Rust crates have a few nice properties: The Rust language itself has near-flawless backwards compatibility, Rust crates are immutable once published, and almost everybody uses semver. Oh, and cargo is great at managing dependencies. What this means is that it's often worth depending on very small libraries. Sure, maybe it's only 30 lines of code, but it's the right 30 lines, thanks to a process of refinement and to PRs from several people.
So the exact trade-offs here vary considerably, depending on the details of a specific ecosystem and its tools. I do agree that for browser-based stuff—especially if you're targeting evergreen browsers—that it's often better to write a few lines of code yourself than to add a badly-maintained dependency.
"Can we make it scroll to section 1 slowly, so the user sees what's going on?"
"The heading of section 1 gets covered by the sticky top menu bar, change it so scrolling places section 1 just below the sticky."
Because the latter is so much more productive, I think the real question is, how do we manage the undesirable side-effects of the package-for-everything model?
I see the major concerns as:
- Potential security problems that evolve over time.
- Reduced understanding of how the underlying code works.
- Reduced mental clarity of how the project as a whole works.
- Non-traditional approach to debugging. (Dig through foreign code, post GitHub issues.)
- Artifact size / performance / power consumption issues.
I'm curious about novel approaches to help manage these concerns.
The "grownup" companies I've worked for either explicitly ban or discourage "Programming by copy/paste from the Internet" and have review processes to gate inclusion of 3rd party code so that the licensing can be reviewed.
Licensing issues aside, 1. as a tech lead, I would feel obligated to act as the gate for bringing 3rd party dependencies into the project, and 2. if you cut paste code into my project, then during code review, you should be able to explain in great detail what it does. If you can't, it gets reverted.
Their colleague's version of the task however will simply require to update "react-scroll-to-component" to get new fixes. The component has a few closed issues and some opened ones. As there is community activity on it, they might as well leverage it.

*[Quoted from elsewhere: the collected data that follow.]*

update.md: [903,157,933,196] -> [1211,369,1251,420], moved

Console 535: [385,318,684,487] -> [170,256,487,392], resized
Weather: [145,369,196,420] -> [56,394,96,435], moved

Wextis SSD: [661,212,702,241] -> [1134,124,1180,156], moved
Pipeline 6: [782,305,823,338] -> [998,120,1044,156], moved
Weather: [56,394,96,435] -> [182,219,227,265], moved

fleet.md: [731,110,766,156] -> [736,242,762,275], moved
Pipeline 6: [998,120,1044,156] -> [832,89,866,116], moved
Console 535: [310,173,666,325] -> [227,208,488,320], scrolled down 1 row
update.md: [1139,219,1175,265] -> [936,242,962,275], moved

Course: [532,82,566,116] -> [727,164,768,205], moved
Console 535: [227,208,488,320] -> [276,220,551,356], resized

Any new developers on their team will simply need to read the repo's documentation and examples. I doubt their version is documented.
The package "react-scroll-to-component" also has the advantage of living in the react's ecosystem. It isn't a few line of hack'ish Javascript but an actual component that you can configure in a React application. Any next places they will need to add scrolling behaviors will be an easy job. His snippet however will require playing in the source JS over and over again.
While I agree that "INSTALL ALL THE THINGS!!!" is a bad philosophy, in this case I agree with their colleague. That component only has a few dependencies and add pertinent features to the project.